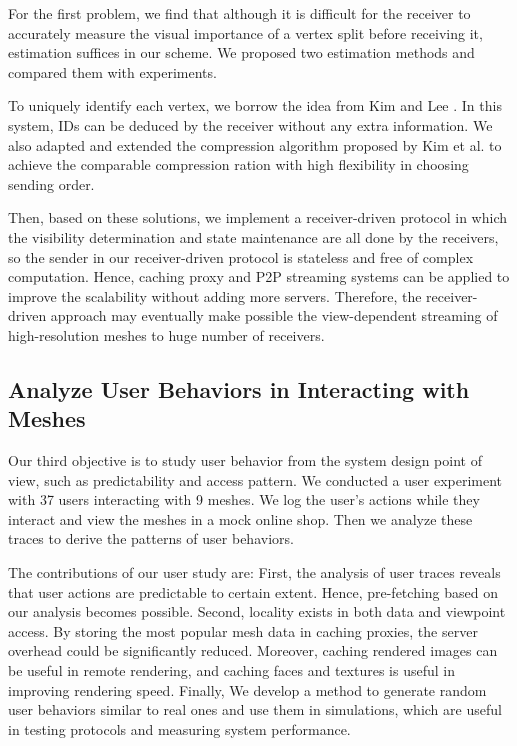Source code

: \documentclass[11pt, a4paper]{report}
\begin{document}
    For the first problem, we find that although it is difficult
    for the receiver to accurately measure
    the visual importance of a vertex split before receiving it, 
    estimation suffices in our scheme. 
    We proposed two estimation methods and compared them with experiments.
    
    To uniquely identify each vertex, we borrow the idea from Kim and Lee \cite{kim01truly}.
    In this system, IDs can be deduced by the receiver without any extra information. 
    We also adapted and extended the compression algorithm proposed by Kim et al. \cite{multiresolution:kim}
    to achieve the comparable compression ration with high flexibility in choosing 
    sending order.
    
    Then, based on these solutions, we implement a receiver-driven protocol in which 
    the visibility determination and state maintenance are all done by the receivers, so 
    the sender in our receiver-driven protocol is stateless and free of complex computation.
    Hence, caching proxy and P2P streaming systems can be applied to improve
    the scalability without adding more servers.  
    Therefore, the receiver-driven approach may eventually
    make possible the view-dependent streaming of high-resolution meshes to huge number of receivers.
    
    \subsection{Analyze User Behaviors in Interacting with Meshes}
    Our third objective is to study user behavior from the system design point of view, 
    such as predictability and access pattern.
    We conducted a user experiment with 37 users interacting with 9 meshes.
    We log the user's actions while they interact and view the meshes in a mock online shop.
    Then we analyze these traces to derive the patterns of user behaviors.

    The contributions of our user study are:
    First, the analysis of user traces reveals that 
        user actions are predictable to certain extent. 
        Hence, pre-fetching based on our analysis becomes possible.
        Second, 
        locality exists in both data and viewpoint access. By
        storing the most popular mesh data in caching proxies, 
        the server overhead could be significantly reduced. 
        Moreover, caching rendered images can be useful in remote rendering,
        and caching faces and textures is useful in improving rendering speed.
        Finally,
        We develop a method to generate random user behaviors similar to real ones
        and use them in simulations, 
        which are useful in testing protocols and measuring system performance.
\end{document}
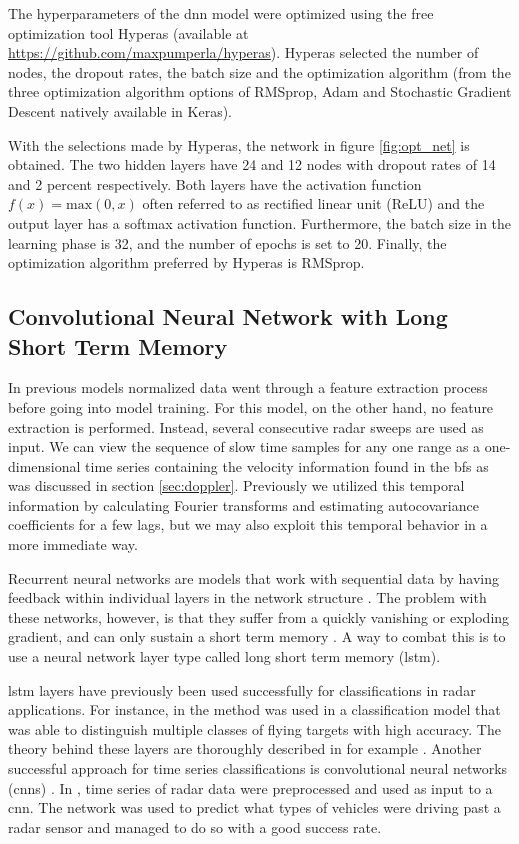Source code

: The hyperparameters of the \gls{dnn} model were optimized using the free optimization tool Hyperas (available at \url{https://github.com/maxpumperla/hyperas}). Hyperas selected the number of nodes, the dropout rates, the batch size and the optimization algorithm (from the three optimization algorithm options of RMSprop, Adam and Stochastic Gradient Descent natively available in Keras). 

With the selections made by Hyperas, the network in figure \ref{fig:opt_net} is obtained. The two hidden layers have 24 and 12 nodes with dropout rates of 14 and 2 percent respectively. Both layers have the activation function $f(x)=\textrm{max}(0,x)$ often referred to as rectified linear unit (ReLU) and the output layer has a softmax activation function. Furthermore, the batch size in the learning phase is 32, and the number of epochs is set to 20. Finally, the optimization algorithm preferred by Hyperas is RMSprop.

\subsection{Convolutional Neural Network with Long Short Term Memory}

In previous models normalized data went through a feature extraction process before going into model training. For this model, on the other hand, no feature extraction is performed. Instead, several consecutive radar sweeps are used as input. We can view the sequence of slow time samples for any one range as a one-dimensional time series containing the velocity information found in the \gls{bf}s as was discussed in section \ref{sec:doppler}. Previously we utilized this temporal information by calculating Fourier transforms and estimating autocovariance coefficients for a few lags, but we may also exploit this temporal behavior in a more immediate way.

Recurrent neural networks are models that work with sequential data by having feedback within individual layers in the network structure \citep{karim_majumdar_darabi_chen_2018}. The problem with these networks, however, is that they suffer from a quickly vanishing or exploding gradient, and can only sustain a short term memory \citep{pascanu_mikolov_bengio_2013}. A way to combat this is to use a neural network layer type called long short term memory (\gls{lstm}).

\gls{lstm} layers have previously been used successfully for classifications in radar applications. For instance, in \citep{jithesh_sagayaraj_srinivasa_2017} the method was used in a classification model that was able to distinguish multiple classes of flying targets with high accuracy. The theory behind these layers are thoroughly described in for example \citep{hochreiter_schmidhuber_1997}. Another successful approach for time series classifications is convolutional neural networks (\gls{cnn}s) \citep{karim_majumdar_darabi_chen_2018}. In \citep{capobianco_facheris_cuccoli_marinai_2018}, time series of radar data were preprocessed and used as input to a \gls{cnn}. The network was used to predict what types of vehicles were driving past a radar sensor and managed to do so with a good success rate.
---
= Work to complete =
Nothing but the lines from the first line of the data through the line with "First, the analysis" belongs in the answer, copied exactly and without pictures.

= Finished exercise =
Source code

: \documentclass[11pt, a4paper]{report}
\begin{document}
    For the first problem, we find that although it is difficult
    for the receiver to accurately measure
    the visual importance of a vertex split before receiving it, 
    estimation suffices in our scheme. 
    We proposed two estimation methods and compared them with experiments.
    
    To uniquely identify each vertex, we borrow the idea from Kim and Lee \cite{kim01truly}.
    In this system, IDs can be deduced by the receiver without any extra information. 
    We also adapted and extended the compression algorithm proposed by Kim et al. \cite{multiresolution:kim}
    to achieve the comparable compression ration with high flexibility in choosing 
    sending order.
    
    Then, based on these solutions, we implement a receiver-driven protocol in which 
    the visibility determination and state maintenance are all done by the receivers, so 
    the sender in our receiver-driven protocol is stateless and free of complex computation.
    Hence, caching proxy and P2P streaming systems can be applied to improve
    the scalability without adding more servers.  
    Therefore, the receiver-driven approach may eventually
    make possible the view-dependent streaming of high-resolution meshes to huge number of receivers.
    
    \subsection{Analyze User Behaviors in Interacting with Meshes}
    Our third objective is to study user behavior from the system design point of view, 
    such as predictability and access pattern.
    We conducted a user experiment with 37 users interacting with 9 meshes.
    We log the user's actions while they interact and view the meshes in a mock online shop.
    Then we analyze these traces to derive the patterns of user behaviors.

    The contributions of our user study are:
    First, the analysis of user traces reveals that 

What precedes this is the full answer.